TEXT BLOCK:
.....
# Plot XGBoost Decision Tree
Useful for understanding how the decision tree is formed (including what features are used for splitting and the split decisions).

In [1]:
from numpy import loadtxt
from xgboost import XGBClassifier
from xgboost import plot_tree
from matplotlib import pyplot

## Load data

In [2]:
# Pima Indians dataset from https://archive.ics.uci.edu/ml/datasets/Pima+Indians+Diabetes
# Loads the csv file as a NumPy array using NumPy function loadtext()
dataset = loadtxt('pima-indians-diabetes.csv', delimiter=",")

## Separate into X (features) and y (label)

In [3]:
X = dataset[:,0:8]
y = dataset[:,8]

## Build the model using the entire dataset

In [4]:
model = XGBClassifier()
model.fit(X, y)

XGBClassifier(base_score=0.5, booster='gbtree', colsample_bylevel=1,
       colsample_bytree=1, gamma=0, learning_rate=0.1, max_delta_step=0,
       max_depth=3, min_child_weight=1, missing=None, n_estimators=100,
       n_jobs=1, nthread=None, objective='binary:logistic', random_state=0,
       reg_alpha=0, reg_lambda=1, scale_pos_weight=1, seed=None,
       silent=True, subsample=1)
.....
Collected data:
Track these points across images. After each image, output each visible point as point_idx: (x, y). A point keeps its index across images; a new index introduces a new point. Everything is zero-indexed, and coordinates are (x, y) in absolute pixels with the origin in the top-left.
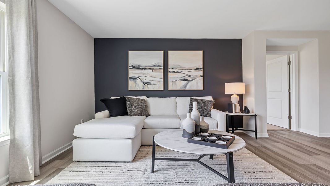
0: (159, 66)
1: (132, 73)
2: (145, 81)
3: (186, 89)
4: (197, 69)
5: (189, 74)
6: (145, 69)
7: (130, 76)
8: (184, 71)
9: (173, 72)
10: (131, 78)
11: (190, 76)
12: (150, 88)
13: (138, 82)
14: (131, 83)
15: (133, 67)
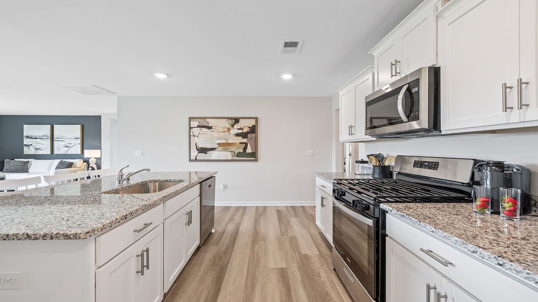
0: (47, 136)
1: (26, 141)
2: (37, 147)
3: (68, 153)
4: (76, 138)
5: (70, 142)
6: (36, 138)
7: (25, 144)
8: (66, 140)
9: (58, 141)
10: (25, 145)
11: (70, 144)
12: (40, 152)
13: (31, 148)
14: (25, 149)
15: (27, 137)
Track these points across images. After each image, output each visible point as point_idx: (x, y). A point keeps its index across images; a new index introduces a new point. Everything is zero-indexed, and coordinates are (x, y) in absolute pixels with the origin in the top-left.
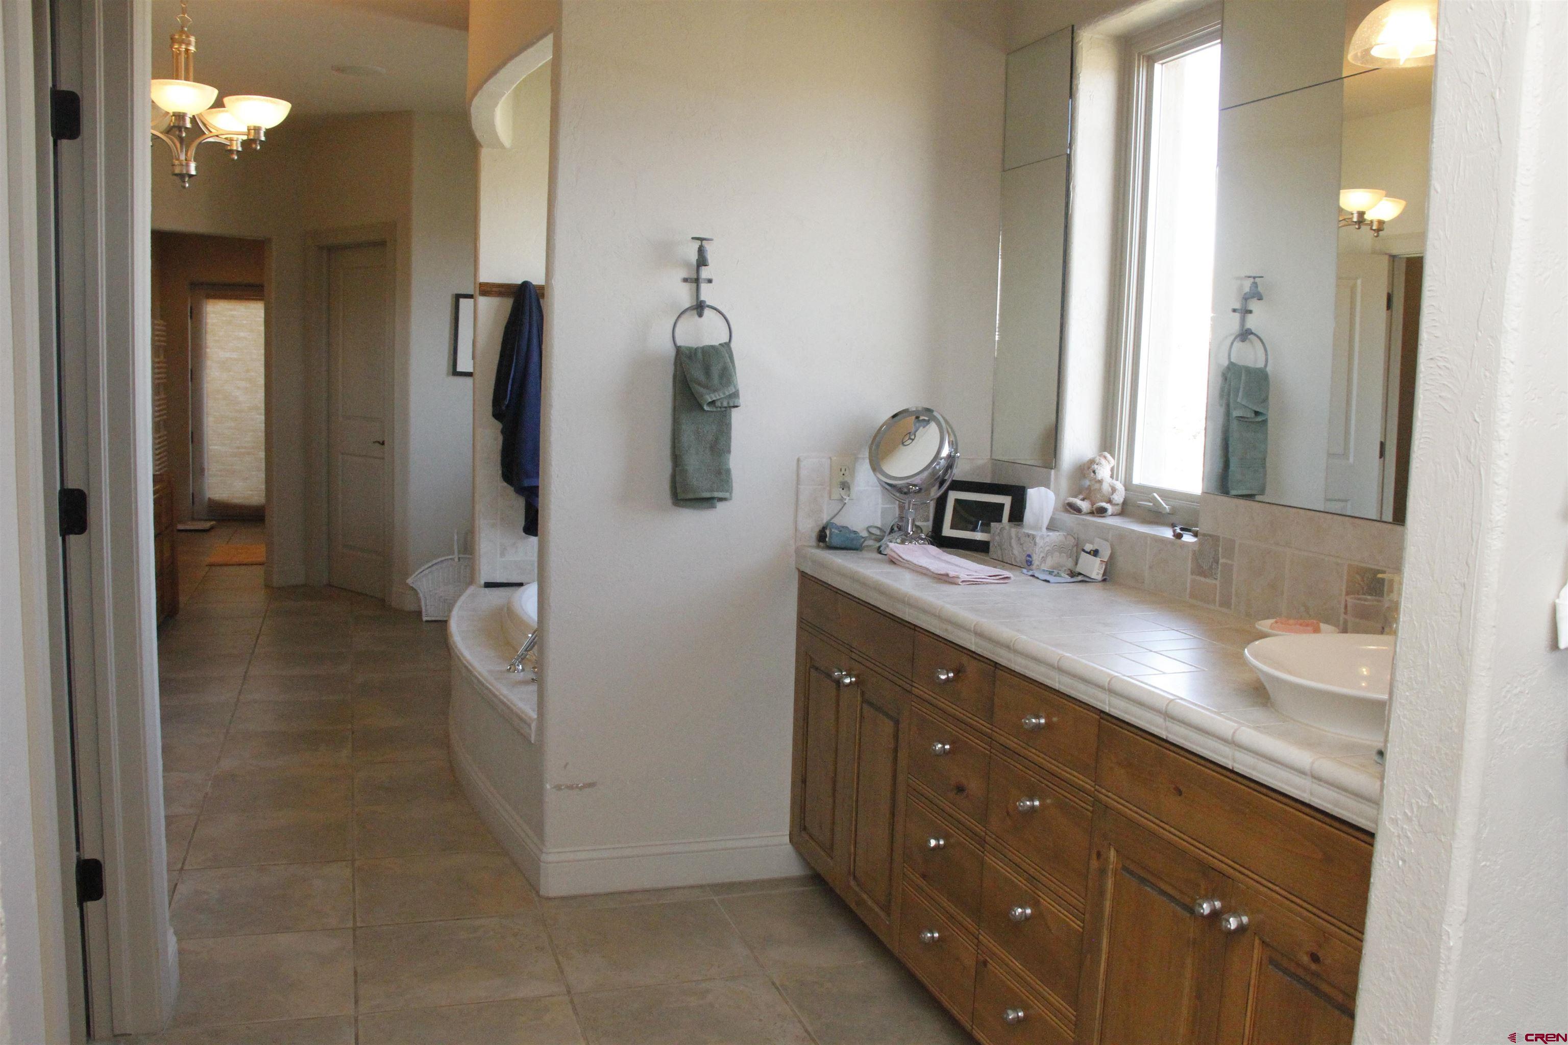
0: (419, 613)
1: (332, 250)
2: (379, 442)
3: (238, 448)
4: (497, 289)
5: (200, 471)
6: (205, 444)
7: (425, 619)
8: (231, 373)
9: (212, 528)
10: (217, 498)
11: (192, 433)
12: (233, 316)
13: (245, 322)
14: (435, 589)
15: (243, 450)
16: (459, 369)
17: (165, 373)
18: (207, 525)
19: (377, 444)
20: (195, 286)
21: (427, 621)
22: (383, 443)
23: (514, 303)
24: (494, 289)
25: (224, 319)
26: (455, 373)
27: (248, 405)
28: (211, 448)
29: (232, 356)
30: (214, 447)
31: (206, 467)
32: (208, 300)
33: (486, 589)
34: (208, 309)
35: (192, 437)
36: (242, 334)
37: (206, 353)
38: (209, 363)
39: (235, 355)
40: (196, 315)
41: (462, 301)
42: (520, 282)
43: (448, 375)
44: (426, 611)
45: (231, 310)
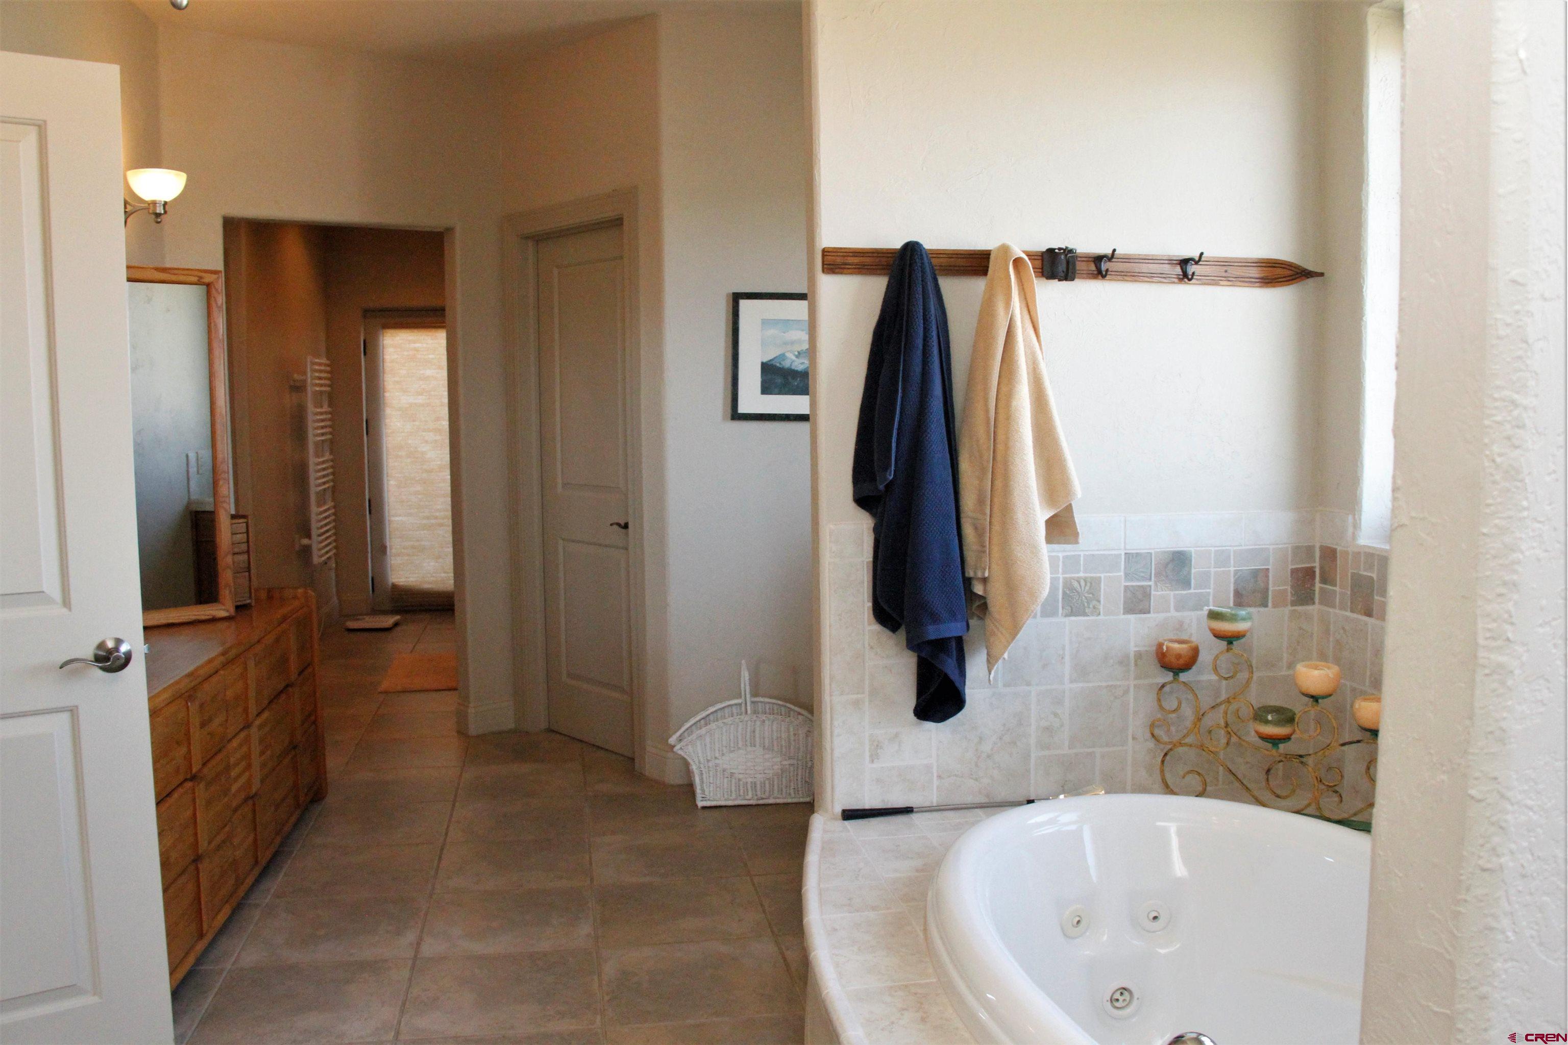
0: (690, 789)
1: (539, 239)
2: (619, 525)
3: (428, 518)
4: (856, 260)
5: (381, 549)
6: (387, 514)
7: (700, 804)
8: (417, 423)
9: (396, 624)
10: (402, 584)
11: (369, 501)
12: (417, 350)
13: (431, 356)
14: (716, 758)
15: (433, 521)
16: (742, 409)
17: (330, 426)
18: (390, 620)
19: (615, 527)
20: (368, 313)
21: (704, 808)
22: (626, 526)
23: (889, 282)
24: (851, 260)
25: (406, 353)
26: (736, 416)
27: (439, 463)
28: (393, 519)
29: (416, 401)
30: (397, 519)
31: (388, 544)
32: (384, 330)
33: (847, 823)
34: (385, 342)
35: (370, 506)
36: (428, 372)
37: (384, 396)
38: (388, 411)
39: (421, 400)
40: (370, 350)
41: (744, 304)
42: (898, 245)
43: (724, 419)
44: (703, 791)
45: (415, 342)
.....
TASK SET:
• 1. Answer these questions about the XGBoost decision tree page:
(a) What file name is passed to loadtxt?
(b) Which slice of the dataset is assigned to y?
(c) What value of max_depth appears in the printed classifier settings?
• 2. Take the XGBoost decision tree page further, starting right after its final printed classifier settings.

ANSWERS TO EACH TASK:
• 1.
(a) pima-indians-diabetes.csv
(b) dataset[:,8]
(c) 3

• 2.
## Plot decision tree

In [5]:
%matplotlib notebook

In [6]:
# pre-requisite: need to install the module 'graphviz'
# sudo apt-get install python3-graphviz
plot_tree(model)
pyplot.show()

<IPython.core.display.Javascript object>

In [7]:
# To plot a specific decision tree within an xgboost model, specify their index to the num trees argument.
# e.g. to plot the 5th boosted tree in the sequence (remember: first index value is 0)
plot_tree(model, num_trees=4)

<IPython.core.display.Javascript object>

<matplotlib.axes._subplots.AxesSubplot at 0x7f1db3dd1b38>

In [8]:
# To plot left-to-right layout (instead of default top to bottom 'UT')
plot_tree(model, num_trees=0, rankdir='LR')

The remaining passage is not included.